Yes. We’re still in the Preface to the first edition. How irritating, I know it. It gets worse. To be honest, I am dreading this post because it centers upon a passage that can lend itself to a number of arguments, but it especially seems to play into the hands of those who criticize Marx for ‘economic determinism.
Capital was based, in part, upon a thorough study of capitalism and its development in England. At the time it was the most developed capitalist environment, and therefore, as far as Marx was concerned, the closest thing to a ‘pure model’ available. Of course, Capital was not intended to apply merely to conditions in England, but to capitalism et al - even countries where capitalism was both emerging and underdeveloped (like the Germany of 1867). To his German readers Marx says, ‘the tale is told of you’.
“Intrinsically, it is not a question of the higher or lower degree of development of the social antagonisms that spring from the natural laws of capitalist production. It is a question of these laws themselves, of these tendencies winning their way through and working themselves out with iron necessity. The country that is more developed industrially only shows, to the less developed, the image of its own future” (90-91).
Woah Nellie! Sounds mighty determinist to me. ’Natural laws’, ‘iron necessity’, ‘image of its own future’. Of the thousands of pages of Capital I have read, this passage tends to remain most present in my mind. It troubles me, precisely because elements of it seem to contradict the emmancipatory core in Marx’s work.
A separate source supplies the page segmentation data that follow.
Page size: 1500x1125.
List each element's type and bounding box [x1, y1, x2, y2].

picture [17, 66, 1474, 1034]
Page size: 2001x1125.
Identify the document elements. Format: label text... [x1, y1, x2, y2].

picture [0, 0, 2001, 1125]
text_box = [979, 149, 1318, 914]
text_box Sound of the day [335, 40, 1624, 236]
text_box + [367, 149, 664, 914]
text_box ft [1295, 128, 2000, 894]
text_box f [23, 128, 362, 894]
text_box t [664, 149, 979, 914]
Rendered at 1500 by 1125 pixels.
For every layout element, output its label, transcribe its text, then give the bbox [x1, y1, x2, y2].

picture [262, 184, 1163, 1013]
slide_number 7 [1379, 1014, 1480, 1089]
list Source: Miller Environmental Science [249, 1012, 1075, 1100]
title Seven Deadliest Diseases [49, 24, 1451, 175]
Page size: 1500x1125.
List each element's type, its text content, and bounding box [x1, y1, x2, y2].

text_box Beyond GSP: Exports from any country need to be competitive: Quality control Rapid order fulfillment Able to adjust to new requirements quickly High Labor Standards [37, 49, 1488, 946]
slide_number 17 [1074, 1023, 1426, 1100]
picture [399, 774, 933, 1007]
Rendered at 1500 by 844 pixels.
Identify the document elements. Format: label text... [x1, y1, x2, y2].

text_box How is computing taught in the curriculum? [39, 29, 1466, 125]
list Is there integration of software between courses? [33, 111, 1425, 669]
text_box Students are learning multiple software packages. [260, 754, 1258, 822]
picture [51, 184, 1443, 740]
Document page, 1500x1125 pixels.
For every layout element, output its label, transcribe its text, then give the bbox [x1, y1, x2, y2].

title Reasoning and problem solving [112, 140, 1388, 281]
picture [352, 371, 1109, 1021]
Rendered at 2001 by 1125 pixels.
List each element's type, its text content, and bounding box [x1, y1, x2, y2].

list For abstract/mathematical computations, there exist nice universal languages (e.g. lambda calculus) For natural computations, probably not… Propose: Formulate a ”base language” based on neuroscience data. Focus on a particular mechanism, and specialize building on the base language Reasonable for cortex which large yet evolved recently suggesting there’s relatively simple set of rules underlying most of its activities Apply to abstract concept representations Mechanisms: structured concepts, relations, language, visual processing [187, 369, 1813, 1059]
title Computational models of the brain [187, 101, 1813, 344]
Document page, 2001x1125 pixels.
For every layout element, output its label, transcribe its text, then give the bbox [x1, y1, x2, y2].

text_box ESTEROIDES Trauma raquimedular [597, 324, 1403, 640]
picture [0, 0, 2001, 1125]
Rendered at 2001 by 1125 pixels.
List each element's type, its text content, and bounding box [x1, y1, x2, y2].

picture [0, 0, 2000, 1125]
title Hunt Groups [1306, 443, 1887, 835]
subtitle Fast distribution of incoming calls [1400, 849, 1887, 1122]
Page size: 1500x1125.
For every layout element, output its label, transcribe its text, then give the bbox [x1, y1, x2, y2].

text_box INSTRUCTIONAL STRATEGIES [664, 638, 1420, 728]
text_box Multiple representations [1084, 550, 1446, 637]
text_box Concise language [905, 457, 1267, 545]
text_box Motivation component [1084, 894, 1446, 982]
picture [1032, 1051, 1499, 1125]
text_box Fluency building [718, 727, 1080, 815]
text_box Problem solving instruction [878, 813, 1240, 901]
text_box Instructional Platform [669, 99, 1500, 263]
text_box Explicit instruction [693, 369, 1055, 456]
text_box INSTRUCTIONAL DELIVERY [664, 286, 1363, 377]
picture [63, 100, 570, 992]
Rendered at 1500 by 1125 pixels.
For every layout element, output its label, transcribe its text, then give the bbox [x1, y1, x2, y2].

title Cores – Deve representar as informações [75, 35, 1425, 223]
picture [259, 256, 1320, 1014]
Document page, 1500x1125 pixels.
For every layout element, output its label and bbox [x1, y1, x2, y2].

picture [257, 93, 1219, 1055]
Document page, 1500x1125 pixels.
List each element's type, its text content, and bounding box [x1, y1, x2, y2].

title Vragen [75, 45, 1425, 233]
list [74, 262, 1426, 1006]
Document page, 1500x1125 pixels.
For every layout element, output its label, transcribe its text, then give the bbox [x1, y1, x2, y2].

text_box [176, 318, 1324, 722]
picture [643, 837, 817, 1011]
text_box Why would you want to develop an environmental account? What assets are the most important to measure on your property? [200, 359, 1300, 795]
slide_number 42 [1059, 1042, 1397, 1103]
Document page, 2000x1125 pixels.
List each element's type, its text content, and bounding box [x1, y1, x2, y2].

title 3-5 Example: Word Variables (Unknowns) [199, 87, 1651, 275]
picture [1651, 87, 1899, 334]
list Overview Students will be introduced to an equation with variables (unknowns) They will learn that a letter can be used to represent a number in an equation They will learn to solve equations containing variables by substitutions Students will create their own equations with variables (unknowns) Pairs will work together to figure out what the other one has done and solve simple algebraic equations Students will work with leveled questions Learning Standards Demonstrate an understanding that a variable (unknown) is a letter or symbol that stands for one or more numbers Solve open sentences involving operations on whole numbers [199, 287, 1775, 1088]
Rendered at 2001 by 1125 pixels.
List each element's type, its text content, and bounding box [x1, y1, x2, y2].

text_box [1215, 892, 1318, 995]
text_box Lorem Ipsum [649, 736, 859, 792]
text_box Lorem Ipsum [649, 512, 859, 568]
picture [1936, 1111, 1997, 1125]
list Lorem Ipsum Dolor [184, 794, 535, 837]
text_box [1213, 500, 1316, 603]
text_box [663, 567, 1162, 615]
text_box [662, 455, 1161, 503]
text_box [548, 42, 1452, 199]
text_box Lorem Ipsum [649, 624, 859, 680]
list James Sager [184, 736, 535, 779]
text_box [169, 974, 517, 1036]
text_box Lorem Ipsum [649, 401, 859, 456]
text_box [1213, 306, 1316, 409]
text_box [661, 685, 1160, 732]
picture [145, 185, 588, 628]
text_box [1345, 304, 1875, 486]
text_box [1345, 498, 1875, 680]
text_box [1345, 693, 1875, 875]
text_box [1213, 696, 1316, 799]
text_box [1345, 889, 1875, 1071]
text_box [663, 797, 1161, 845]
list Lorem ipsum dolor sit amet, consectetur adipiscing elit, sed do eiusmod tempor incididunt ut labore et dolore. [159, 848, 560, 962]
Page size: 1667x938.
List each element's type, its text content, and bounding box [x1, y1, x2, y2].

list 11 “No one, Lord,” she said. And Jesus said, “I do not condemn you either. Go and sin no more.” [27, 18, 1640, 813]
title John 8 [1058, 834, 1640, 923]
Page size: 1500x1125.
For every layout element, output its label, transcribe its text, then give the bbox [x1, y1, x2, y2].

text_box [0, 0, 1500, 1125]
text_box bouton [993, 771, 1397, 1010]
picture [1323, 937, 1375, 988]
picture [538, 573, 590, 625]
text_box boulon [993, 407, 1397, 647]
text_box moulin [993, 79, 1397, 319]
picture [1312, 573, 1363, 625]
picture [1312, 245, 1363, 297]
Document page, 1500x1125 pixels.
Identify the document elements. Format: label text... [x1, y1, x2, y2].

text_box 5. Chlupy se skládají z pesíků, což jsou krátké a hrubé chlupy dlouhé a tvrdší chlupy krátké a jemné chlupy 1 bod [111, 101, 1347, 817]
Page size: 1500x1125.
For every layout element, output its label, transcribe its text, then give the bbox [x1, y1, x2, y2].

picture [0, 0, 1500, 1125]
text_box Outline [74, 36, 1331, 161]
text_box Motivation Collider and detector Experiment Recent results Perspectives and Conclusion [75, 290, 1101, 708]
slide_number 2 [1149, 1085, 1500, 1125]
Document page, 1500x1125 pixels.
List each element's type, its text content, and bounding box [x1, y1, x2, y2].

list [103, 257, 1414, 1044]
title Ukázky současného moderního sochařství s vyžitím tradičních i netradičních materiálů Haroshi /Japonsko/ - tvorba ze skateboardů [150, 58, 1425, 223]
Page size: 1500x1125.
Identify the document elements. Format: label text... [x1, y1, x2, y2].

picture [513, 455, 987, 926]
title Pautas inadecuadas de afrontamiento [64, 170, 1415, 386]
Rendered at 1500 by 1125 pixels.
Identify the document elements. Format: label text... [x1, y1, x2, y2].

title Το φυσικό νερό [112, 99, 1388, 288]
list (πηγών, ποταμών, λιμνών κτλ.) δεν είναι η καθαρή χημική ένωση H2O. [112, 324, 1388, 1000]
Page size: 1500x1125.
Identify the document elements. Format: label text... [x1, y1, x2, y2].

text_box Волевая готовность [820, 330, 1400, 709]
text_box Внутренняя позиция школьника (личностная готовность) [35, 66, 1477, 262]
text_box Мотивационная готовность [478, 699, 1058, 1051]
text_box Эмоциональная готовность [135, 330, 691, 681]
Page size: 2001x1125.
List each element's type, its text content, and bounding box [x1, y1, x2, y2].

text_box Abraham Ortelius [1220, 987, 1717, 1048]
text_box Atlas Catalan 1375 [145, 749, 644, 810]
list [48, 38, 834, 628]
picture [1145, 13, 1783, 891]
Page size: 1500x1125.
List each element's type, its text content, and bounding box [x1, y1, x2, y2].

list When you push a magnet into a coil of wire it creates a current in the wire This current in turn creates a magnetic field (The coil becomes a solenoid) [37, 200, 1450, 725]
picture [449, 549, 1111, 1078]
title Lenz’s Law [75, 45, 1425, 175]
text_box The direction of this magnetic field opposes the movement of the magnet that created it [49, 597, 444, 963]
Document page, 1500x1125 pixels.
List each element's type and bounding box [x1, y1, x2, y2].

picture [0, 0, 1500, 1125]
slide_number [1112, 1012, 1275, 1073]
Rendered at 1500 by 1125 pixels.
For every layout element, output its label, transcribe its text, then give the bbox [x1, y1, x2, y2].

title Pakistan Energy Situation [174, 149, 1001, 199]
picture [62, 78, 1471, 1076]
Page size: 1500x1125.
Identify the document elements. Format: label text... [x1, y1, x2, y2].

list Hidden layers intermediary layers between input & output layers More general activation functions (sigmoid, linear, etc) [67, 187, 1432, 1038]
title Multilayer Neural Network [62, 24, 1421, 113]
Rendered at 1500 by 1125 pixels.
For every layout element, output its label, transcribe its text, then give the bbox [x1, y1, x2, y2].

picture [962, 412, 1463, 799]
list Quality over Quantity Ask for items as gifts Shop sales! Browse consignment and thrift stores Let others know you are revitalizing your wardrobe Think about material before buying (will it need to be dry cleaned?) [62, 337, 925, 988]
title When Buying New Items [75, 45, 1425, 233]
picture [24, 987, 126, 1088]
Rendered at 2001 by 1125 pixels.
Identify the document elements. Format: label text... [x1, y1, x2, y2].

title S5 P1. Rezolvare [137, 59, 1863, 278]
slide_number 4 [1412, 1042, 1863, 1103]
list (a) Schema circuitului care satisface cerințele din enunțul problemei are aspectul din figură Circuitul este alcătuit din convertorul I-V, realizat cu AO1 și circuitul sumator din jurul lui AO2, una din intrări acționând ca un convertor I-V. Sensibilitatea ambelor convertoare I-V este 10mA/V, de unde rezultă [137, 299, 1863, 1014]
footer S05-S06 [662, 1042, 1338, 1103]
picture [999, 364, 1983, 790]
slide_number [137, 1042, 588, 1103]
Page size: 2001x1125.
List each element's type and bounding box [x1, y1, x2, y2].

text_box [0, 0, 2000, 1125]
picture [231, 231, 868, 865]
Let’s be honest with ourselves, and with Marx:
Q. If we accept that capitalism is a social construction, how does that jive with ‘laws of iron necessity’? Isn’t that precisely economic determinism?
A. Capitalism is a social construction. However from Marx’s viewpoint it is a necessary and inevitable step on the road to a higher stage of development. It is inevitable and necessary because, even though all of us would like to believe we can create something through the power of raw imagination, the fact is a society is limited by the historical and material conditions it finds at its disposal.
For example, even though the USSR or Communist China had a vision of scoialism, neither were/have been able to realize that vision by virture of the fact both still had to venture through a phase of industrialization which, at the time, required (state) capitalistic means.
“Even when a society has begun to track down the natural laws of its movement -and it is the ultimate aim of this work to reveal the economic law of motion of modern society- it can neiter leap over the natural phases of its development nor remove them by decree. But it can shorten and lessent the birth-pangs” (92).
This brings us to a far more interesting critique of Marx’s economics. Marx’s model of economic development is essentially ‘Rostowian’ (though this is a little anachronistic on that Rostow came later). Stagist is a better, more generic term. Marx conceived of the development of a society’s productive powers and evolved from one stage to the next, from primitive hunter/gatherer, to primitive agricultrual, to ancient plantations, to feudal forms, and from feudal forms to agricultrual capitalism and then, finally, to industrial capitalism. It is industrial capitalism which, according to Marx, has the distinctive capacity of laying the material framework for the transition to socialism.
One can, of course, argue that such models of development are essentially Euro-centric and assume a particular path or type of development as both desirable, and to a certain extent, inevitable.
“…we [Germany] suffer not only from the development of capitalist production, but also from the incompleteness of that development. Alongside modern evils, we are oppressed by a whole series of inherited evils, arising from the passive survival of archaic and outmoded modes of production, with their accompanying train of anachronistic social and political relations” (91).
Marx and Engels, unlike the Communists of the Second International (Lenin, Trotsky, Luxembourg, Kautsky [before WW1]) and rather unlike most communists of today, very much supported the globalizing tendency of capitalism. There is a very famous quote of Marx, which laziness prevents me from grabbing just this moment, which essentially states the British presence in India was serving to sweep away old ‘Asiatic’ economic forms, and replacing them with a more productive capitalist model.
In other words, the faster and further capitalism develops, spreads, develops, the sooner socialism can be made.
Of course, and as was stated in an earlier post, international trade and imperialism (economic and militaristic) are not really analyzed in Marx. Consequently, the role advanced capitalistc countries can play in keeping other less developed countries in an underdeveloped state is not addressed. For a discussion of this the work of the ‘neo-marxists’ Immanuel Wallerstein (The Modern World System), Paul Baran (The Political Economy of Growth), or A.G. Frank (Capitalsim and Underdevlopment in Latin America: historical studies of chile and brazil) is good reference. Lenin (Imperialism: the highest stage of capitalism) and Rosa Luxembourg also have some interesting points. For a compelling defense of ‘orthodox’ Marxism re development and imperialism see Bill Warren’s Imperialism: the pioneer of capitalism. The work of economic historian, Karl Polyani is also worthwhile, as it (to an extent) addressed the aspect of cultural hubris in notions of ‘development.
All right. That’s quite a load for one day. Oh. And tomorrow I will post an essay I wrote for my social theory class addressing, specifically, Weber’s criticism of Marx’s economic determinism.